BEGIN

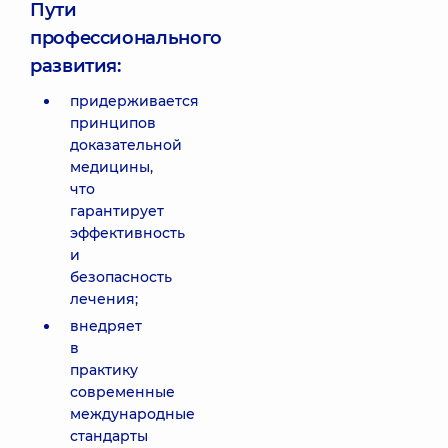
Пути
профессионального
развития:
придерживается
принципов
доказательной
медицины,
что
гарантирует
эффективность
и
безопасность
лечения;
внедряет
в
практику
современные
международные
стандарты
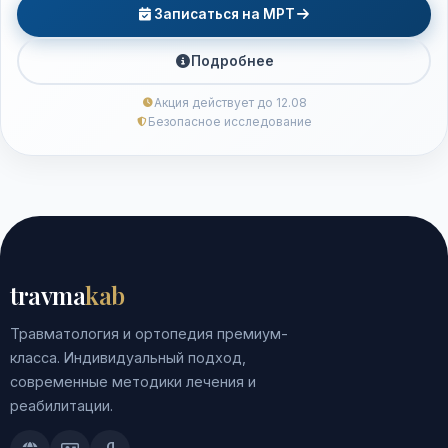
Записаться на МРТ
Подробнее
Акция действует до 12.08
Безопасное исследование
travma
kab
Травматология и ортопедия премиум-
класса. Индивидуальный подход,
современные методики лечения и
реабилитации.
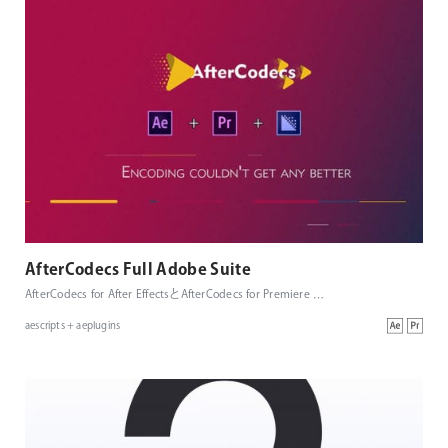
AfterCodecs Full Adobe Suite
AfterCodecs for After EffectsとAfterCodecs for Premiere
…
aescripts + aeplugins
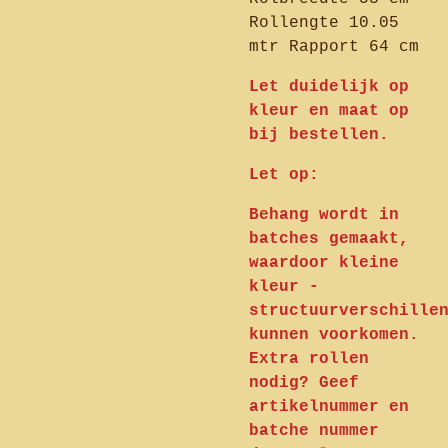
Rollengte 10.05
mtr Rapport 64 cm
Let duidelijk op
kleur en maat op
bij bestellen.
Let op:
Behang wordt in
batches gemaakt,
waardoor kleine
kleur -
structuurverschille
kunnen voorkomen.
Extra rollen
nodig? Geef
artikelnummer en
batche nummer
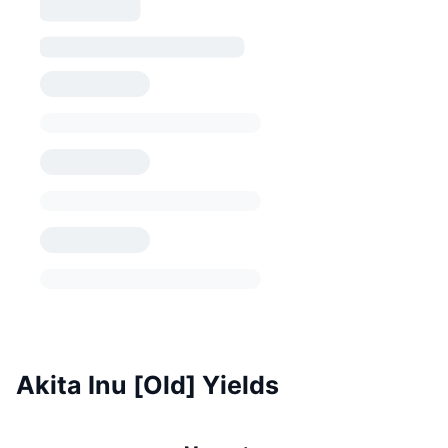
Akita Inu [Old] Yields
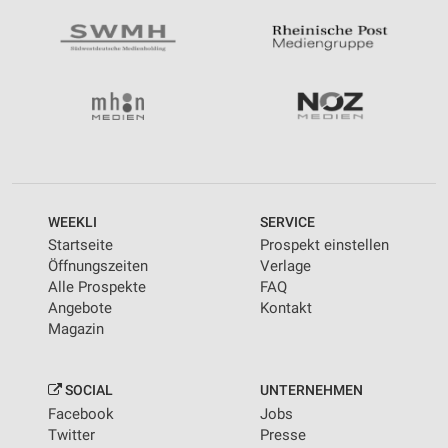
WEEKLI
SERVICE
Startseite
Prospekt einstellen
Öffnungszeiten
Verlage
Alle Prospekte
FAQ
Angebote
Kontakt
Magazin
SOCIAL
UNTERNEHMEN
Facebook
Jobs
Twitter
Presse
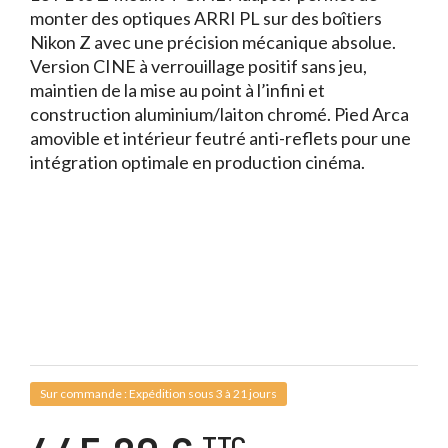
monter des optiques ARRI PL sur des boîtiers
Nikon Z avec une précision mécanique absolue.
Version CINE à verrouillage positif sans jeu,
maintien de la mise au point à l’infini et
construction aluminium/laiton chromé. Pied Arca
amovible et intérieur feutré anti-reflets pour une
intégration optimale en production cinéma.
Sur commande : Expédition sous 3 à 21 jours
TTC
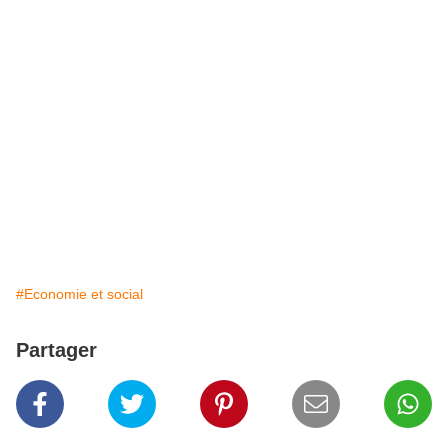
#Economie et social
Partager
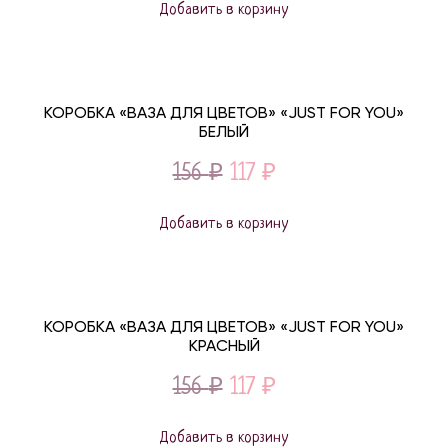
Добавить в корзину
was:
is:
73 ₽.
55 ₽.
КОРОБКА «ВАЗА ДЛЯ ЦВЕТОВ» «JUST FOR YOU»
БЕЛЫЙ
Original
Current
156
₽
117
₽
price
price
Добавить в корзину
was:
is:
156 ₽.
117 ₽.
КОРОБКА «ВАЗА ДЛЯ ЦВЕТОВ» «JUST FOR YOU»
КРАСНЫЙ
Original
Current
156
₽
117
₽
price
price
Добавить в корзину
was:
is:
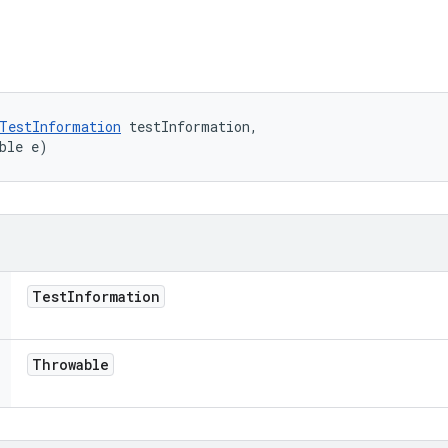
TestInformation
 testInformation, 

ble e)
Test
Information
Throwable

END

WHAT IS REQUIRED. Rewrite the listing above, changing every "Добавить в корзину" to "Купить" and leaving everything else unchanged. Leave the pictures out of your answer.

RESULT FOR THIS EXERCISE.
Пути
профессионального
развития:
придерживается
принципов
доказательной
медицины,
что
гарантирует
эффективность
и
безопасность
лечения;
внедряет
в
практику
современные
международные
стандарты
Записаться на МРТ
Подробнее
Акция действует до 12.08
Безопасное исследование
travma
kab
Травматология и ортопедия премиум-
класса. Индивидуальный подход,
современные методики лечения и
реабилитации.
AfterCodecs Full Adobe Suite
AfterCodecs for After EffectsとAfterCodecs for Premiere
…
aescripts + aeplugins
Rollengte 10.05
mtr Rapport 64 cm
Let duidelijk op
kleur en maat op
bij bestellen.
Let op:
Behang wordt in
batches gemaakt,
waardoor kleine
kleur -
structuurverschille
kunnen voorkomen.
Extra rollen
nodig? Geef
artikelnummer en
batche nummer
Akita Inu [Old] Yields
WEEKLI
SERVICE
Startseite
Prospekt einstellen
Öffnungszeiten
Verlage
Alle Prospekte
FAQ
Angebote
Kontakt
Magazin
SOCIAL
UNTERNEHMEN
Facebook
Jobs
Twitter
Presse
monter des optiques ARRI PL sur des boîtiers
Nikon Z avec une précision mécanique absolue.
Version CINE à verrouillage positif sans jeu,
maintien de la mise au point à l’infini et
construction aluminium/laiton chromé. Pied Arca
amovible et intérieur feutré anti-reflets pour une
intégration optimale en production cinéma.
Sur commande : Expédition sous 3 à 21 jours
TTC
#Economie et social
Partager
Купить
was:
is:
73 ₽.
55 ₽.
КОРОБКА «ВАЗА ДЛЯ ЦВЕТОВ» «JUST FOR YOU»
БЕЛЫЙ
Original
Current
156
₽
117
₽
price
price
Купить
was:
is:
156 ₽.
117 ₽.
КОРОБКА «ВАЗА ДЛЯ ЦВЕТОВ» «JUST FOR YOU»
КРАСНЫЙ
Original
Current
156
₽
117
₽
price
price
Купить
was:
is:
TestInformation
 testInformation, 

ble e)
Test
Information
Throwable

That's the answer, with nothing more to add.